Reproduce the lines of the listing exactly, beginning at the top, until the line with "Table 6 Relationship" has been reproduced too.
_ _ _ _
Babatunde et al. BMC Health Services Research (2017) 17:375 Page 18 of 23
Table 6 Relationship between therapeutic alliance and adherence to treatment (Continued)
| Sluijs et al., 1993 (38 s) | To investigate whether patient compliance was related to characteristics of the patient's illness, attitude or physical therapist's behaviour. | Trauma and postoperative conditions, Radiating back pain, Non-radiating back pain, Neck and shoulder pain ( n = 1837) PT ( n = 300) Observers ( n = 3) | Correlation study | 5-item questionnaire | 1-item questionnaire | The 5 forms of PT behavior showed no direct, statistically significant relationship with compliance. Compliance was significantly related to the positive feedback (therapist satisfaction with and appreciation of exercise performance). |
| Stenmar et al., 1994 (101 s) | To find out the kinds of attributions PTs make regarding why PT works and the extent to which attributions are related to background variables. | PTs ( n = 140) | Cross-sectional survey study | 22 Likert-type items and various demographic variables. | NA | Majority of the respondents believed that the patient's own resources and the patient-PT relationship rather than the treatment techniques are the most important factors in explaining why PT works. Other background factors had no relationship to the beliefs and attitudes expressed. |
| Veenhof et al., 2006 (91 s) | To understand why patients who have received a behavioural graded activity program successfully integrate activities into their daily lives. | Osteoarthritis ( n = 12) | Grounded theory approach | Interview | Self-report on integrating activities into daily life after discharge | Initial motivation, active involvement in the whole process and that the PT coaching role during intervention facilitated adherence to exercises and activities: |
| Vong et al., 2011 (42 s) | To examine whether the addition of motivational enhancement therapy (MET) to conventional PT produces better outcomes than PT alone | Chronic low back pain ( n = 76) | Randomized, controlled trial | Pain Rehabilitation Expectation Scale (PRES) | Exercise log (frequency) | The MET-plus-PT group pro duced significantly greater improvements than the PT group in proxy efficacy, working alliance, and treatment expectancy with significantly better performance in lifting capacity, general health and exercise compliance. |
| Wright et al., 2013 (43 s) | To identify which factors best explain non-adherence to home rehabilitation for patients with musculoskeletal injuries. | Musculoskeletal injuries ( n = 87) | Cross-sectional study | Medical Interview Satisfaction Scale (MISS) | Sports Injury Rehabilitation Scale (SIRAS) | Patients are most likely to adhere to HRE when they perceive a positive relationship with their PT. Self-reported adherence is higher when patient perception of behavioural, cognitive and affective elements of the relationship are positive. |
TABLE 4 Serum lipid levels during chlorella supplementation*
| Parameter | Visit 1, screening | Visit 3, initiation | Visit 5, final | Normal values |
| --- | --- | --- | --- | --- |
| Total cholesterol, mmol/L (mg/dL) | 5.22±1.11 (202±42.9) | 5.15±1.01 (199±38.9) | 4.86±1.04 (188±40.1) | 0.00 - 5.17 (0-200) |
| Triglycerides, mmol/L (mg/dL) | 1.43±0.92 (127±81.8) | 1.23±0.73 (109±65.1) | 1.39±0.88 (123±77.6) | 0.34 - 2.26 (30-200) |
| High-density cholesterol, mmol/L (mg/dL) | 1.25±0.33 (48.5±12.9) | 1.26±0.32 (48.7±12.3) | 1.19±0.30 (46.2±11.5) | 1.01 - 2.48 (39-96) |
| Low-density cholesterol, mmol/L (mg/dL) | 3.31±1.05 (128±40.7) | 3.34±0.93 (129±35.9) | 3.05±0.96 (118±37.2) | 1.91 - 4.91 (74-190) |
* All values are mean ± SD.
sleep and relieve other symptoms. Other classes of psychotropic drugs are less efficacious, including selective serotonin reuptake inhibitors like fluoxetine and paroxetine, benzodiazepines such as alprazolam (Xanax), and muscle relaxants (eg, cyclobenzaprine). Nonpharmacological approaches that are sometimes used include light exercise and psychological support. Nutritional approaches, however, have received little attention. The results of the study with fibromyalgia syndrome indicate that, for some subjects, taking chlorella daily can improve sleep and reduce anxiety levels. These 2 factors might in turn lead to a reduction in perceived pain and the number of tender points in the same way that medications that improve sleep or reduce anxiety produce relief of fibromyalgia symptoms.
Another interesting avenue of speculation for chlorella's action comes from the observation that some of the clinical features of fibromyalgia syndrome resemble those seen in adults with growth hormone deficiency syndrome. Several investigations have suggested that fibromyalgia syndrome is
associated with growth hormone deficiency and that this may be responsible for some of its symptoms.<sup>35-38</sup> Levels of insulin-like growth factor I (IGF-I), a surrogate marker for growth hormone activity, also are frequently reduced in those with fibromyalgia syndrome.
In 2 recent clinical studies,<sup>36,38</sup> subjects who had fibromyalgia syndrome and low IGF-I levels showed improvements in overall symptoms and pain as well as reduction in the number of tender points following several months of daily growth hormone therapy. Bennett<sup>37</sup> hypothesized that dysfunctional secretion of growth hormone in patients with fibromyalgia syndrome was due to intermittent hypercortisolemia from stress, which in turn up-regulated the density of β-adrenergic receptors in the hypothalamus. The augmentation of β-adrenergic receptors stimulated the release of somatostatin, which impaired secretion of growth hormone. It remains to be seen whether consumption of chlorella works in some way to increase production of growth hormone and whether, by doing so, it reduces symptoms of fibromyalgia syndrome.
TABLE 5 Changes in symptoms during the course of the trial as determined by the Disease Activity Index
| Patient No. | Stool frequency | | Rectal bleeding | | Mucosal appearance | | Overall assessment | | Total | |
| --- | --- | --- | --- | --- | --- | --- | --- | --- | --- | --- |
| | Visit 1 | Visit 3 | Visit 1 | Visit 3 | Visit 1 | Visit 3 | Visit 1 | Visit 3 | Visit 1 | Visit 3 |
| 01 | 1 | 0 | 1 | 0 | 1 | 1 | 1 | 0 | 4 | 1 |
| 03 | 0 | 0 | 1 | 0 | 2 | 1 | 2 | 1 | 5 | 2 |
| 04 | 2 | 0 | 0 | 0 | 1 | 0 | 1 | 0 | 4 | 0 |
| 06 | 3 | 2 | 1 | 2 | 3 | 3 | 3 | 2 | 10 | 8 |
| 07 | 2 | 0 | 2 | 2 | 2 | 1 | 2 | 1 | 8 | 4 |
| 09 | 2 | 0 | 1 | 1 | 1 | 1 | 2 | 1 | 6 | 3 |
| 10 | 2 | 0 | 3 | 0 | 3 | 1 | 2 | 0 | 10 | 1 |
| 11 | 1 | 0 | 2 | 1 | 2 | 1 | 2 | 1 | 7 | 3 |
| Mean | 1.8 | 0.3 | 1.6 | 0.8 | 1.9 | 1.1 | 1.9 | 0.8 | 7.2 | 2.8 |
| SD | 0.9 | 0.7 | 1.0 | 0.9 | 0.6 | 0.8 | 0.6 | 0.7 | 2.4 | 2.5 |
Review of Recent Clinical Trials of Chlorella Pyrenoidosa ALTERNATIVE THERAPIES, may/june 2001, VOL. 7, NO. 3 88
_ _ _ _
Task answer:
Babatunde et al. BMC Health Services Research (2017) 17:375 Page 18 of 23
Table 6 Relationship between therapeutic alliance and adherence to treatment (Continued)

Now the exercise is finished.